**Exercise requirements**
Print the text on ESG ratings below word for word, from its title through its last sentence.

**Text segment**
ESG Ratings: The Good, the Bad, the Ugly

Agencies, Methodologies

Headline ratings no longer enough

Prof. Dr. Nils Stieglitz gave a welcome address to the conference “ESG Ratings: The Good, the Bad, the Ugly” of the Corporate Governance Institute (Prof. Dr. Julia Redenius-Hövermann) at the Frankfurt School of Finance & Management, followed by Prof. Dr. Zacharias Sautner, showing data of Hartzmark and Sussman, 2019, proving that investors value sustainability. He introduces the subject “ESG Ratings in the Investment Process”.

“Corporate ESG ratings are the most unseful source of information”, says Zacharias Sautner. This is confirmed by various studies. ESG ratings provide data material to investment performance, supplement organization’s other research of corporate ESG performance/risk.

SustainAbility, an ERM Group company, is a think tank and advisory firm that works to inspire and enable business to lead the way to a sustainable economy. In 2010, SustainAbility undertook its first “Rate the Raters” project to better understand the environmental, social, and governance (ESG) ratings landscape and provide perspectives to help companies, investors and other stakeholders make sense of and derive more value from ESG ratings.

**Material shown**
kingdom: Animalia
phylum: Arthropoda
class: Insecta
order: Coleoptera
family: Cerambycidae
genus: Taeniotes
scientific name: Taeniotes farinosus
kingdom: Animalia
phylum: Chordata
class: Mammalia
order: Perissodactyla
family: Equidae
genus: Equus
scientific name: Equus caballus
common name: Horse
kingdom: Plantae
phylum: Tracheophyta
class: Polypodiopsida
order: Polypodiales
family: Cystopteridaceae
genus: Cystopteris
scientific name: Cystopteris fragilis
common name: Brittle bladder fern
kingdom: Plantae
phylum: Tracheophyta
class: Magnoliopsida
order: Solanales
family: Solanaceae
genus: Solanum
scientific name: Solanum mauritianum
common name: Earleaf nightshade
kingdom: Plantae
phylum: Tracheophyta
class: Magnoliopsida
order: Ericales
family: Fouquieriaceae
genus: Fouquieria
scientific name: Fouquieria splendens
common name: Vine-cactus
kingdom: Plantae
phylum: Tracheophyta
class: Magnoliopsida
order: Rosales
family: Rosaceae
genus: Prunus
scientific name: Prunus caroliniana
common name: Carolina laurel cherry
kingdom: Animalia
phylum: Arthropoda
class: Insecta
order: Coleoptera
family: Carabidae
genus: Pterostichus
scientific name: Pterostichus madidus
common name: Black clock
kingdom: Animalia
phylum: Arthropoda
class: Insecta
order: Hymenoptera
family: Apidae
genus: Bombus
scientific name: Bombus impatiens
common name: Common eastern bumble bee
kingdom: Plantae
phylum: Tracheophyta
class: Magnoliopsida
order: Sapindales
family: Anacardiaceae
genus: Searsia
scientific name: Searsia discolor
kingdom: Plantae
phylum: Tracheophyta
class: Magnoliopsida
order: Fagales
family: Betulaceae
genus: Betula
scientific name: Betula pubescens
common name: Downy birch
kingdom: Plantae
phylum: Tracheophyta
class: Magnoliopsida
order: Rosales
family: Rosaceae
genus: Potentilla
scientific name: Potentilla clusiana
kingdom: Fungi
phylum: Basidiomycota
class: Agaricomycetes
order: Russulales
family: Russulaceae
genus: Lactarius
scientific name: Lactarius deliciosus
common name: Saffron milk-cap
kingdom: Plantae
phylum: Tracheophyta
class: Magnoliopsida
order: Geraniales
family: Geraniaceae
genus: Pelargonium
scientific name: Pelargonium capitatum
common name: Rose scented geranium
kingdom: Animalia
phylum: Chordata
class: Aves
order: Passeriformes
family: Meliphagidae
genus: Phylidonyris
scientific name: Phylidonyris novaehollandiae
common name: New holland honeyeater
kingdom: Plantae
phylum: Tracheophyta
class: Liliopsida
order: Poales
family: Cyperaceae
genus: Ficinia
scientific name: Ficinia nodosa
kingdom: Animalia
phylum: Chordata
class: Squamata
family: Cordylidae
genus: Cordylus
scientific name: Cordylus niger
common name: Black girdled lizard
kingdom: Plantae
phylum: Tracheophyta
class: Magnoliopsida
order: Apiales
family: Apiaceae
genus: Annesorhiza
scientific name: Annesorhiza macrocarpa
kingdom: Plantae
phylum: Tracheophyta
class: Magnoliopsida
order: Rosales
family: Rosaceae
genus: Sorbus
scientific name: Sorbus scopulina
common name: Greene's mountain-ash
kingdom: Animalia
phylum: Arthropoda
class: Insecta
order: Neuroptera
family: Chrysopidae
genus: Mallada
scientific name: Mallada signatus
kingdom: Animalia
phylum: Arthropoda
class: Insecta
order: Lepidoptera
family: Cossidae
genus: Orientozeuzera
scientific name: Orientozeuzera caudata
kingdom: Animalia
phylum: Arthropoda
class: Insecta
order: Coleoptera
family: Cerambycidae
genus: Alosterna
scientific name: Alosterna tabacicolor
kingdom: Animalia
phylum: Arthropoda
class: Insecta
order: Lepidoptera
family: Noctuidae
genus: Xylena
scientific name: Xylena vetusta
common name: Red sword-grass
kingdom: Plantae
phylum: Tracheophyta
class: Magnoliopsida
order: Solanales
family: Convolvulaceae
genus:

**Solution for this exercise**
ESG Ratings: The Good, the Bad, the Ugly

Agencies, Methodologies

Headline ratings no longer enough

Prof. Dr. Nils Stieglitz gave a welcome address to the conference “ESG Ratings: The Good, the Bad, the Ugly” of the Corporate Governance Institute (Prof. Dr. Julia Redenius-Hövermann) at the Frankfurt School of Finance & Management, followed by Prof. Dr. Zacharias Sautner, showing data of Hartzmark and Sussman, 2019, proving that investors value sustainability. He introduces the subject “ESG Ratings in the Investment Process”.

“Corporate ESG ratings are the most unseful source of information”, says Zacharias Sautner. This is confirmed by various studies. ESG ratings provide data material to investment performance, supplement organization’s other research of corporate ESG performance/risk.

SustainAbility, an ERM Group company, is a think tank and advisory firm that works to inspire and enable business to lead the way to a sustainable economy. In 2010, SustainAbility undertook its first “Rate the Raters” project to better understand the environmental, social, and governance (ESG) ratings landscape and provide perspectives to help companies, investors and other stakeholders make sense of and derive more value from ESG ratings.